不穏な習い事

この店、最大のピンチですっ

 

「うちの店っ、最大のピンチですっ」


 気持ちのいい日曜の午後。

 珈琲の香り漂うカウンターから身を乗り出し言う琳に将生は言った。


「この間、最大のピンチが訪れたんじゃなかったのか?」


 自販機によって、と将生は言う。


「いや~、自販機、猫町4番地とは共存できたんですけどね~」


 できて当たり前だろう、と将生は思ったが。


 琳は、

「あっちは座るところがないので、ゆっくりしたいお客様はこちらに来られます」

と言う。


 ……自販機の側にベンチ置かれたらどうするんだろうな。


「そうじゃなくて、うちの看板メニューの『喜三郎きさぶろうさんの珈琲』が滅多に出せなくなりそうなんですよ~」


 ついに『喜三郎さんの珈琲』って、メニューに載せたのか?

とメニューを見てみたが、載ってはいなかった。


 常連しか知らない裏メニューということだろうか。


 いや、そもそもこの店、ほぼ常連しか来ないのだが。


 今も店内の片隅では、珈琲そっちのけで、いつものおばちゃんたちが自治会の作業をしている。
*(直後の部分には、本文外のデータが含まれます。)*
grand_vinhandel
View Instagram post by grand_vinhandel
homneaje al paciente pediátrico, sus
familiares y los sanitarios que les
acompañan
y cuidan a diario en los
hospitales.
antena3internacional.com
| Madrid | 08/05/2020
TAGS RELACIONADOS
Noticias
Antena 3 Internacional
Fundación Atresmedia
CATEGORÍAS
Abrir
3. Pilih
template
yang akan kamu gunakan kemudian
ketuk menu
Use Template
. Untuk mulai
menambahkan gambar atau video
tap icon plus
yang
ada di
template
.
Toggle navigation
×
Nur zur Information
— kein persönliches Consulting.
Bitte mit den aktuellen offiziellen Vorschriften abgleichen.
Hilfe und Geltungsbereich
 将生の隣に座っていた、ほんわり顔なのに、全身凶器の造園業者、水宗が、

「でも、僕は琳さんの珈琲も好きですよ」

と微笑む。


「いつもここ、すごく喉乾いてるとき立ち寄るので、とても美味しいです」


 ……それは水でも美味しいのでは?

と将生は思ったが、言わなかった。


「ところで、喜三郎さんは何故、珈琲を淹れに来なくなったんだ?

 具合でも悪いとか?」


 ちょっと心配して、そう訊いてみたが、琳は小首をかしげながら言う。


「いえ、それが。

 喜三郎さん、最近、コミュニティセンターの習い事にハマってて。


 あっちにずっと行かれてるみたいなんですよねー」


「いいことじゃないか」


「そうなんですよ。

 楽しそうなので、いいんですけど。


 でも、味にうるさいお客様がいらしたときに、ちょっと困るかなって」


「待て。

 俺たちは一部の客には出せないような代物しろものを飲まされているのか」


「大丈夫ですよ。

 美味しいですよ、琳さん」


 珈琲を一口飲んで、水宗は言う。


「僕、花粉症なんで、鼻詰まってて、今、あんまり味も匂いもわからないんですけどね」


 美味しいです、と水宗は微笑んだ。


 水宗は、さっきから、まったくフォローにならないフォローしかして来ない。


 この人がいちばんの刺客なんじゃ……と将生は思ったが、琳は特に気にしていないようで、

「ありがとうございます、水宗さん~」

と笑って礼を言っていた。


 しかし、店がピンチか。


 ……ピンチの方がちょっといいな。


 客は俺だけの方がいい、と将生は店にとっては、かなり危険な思想を抱いていた。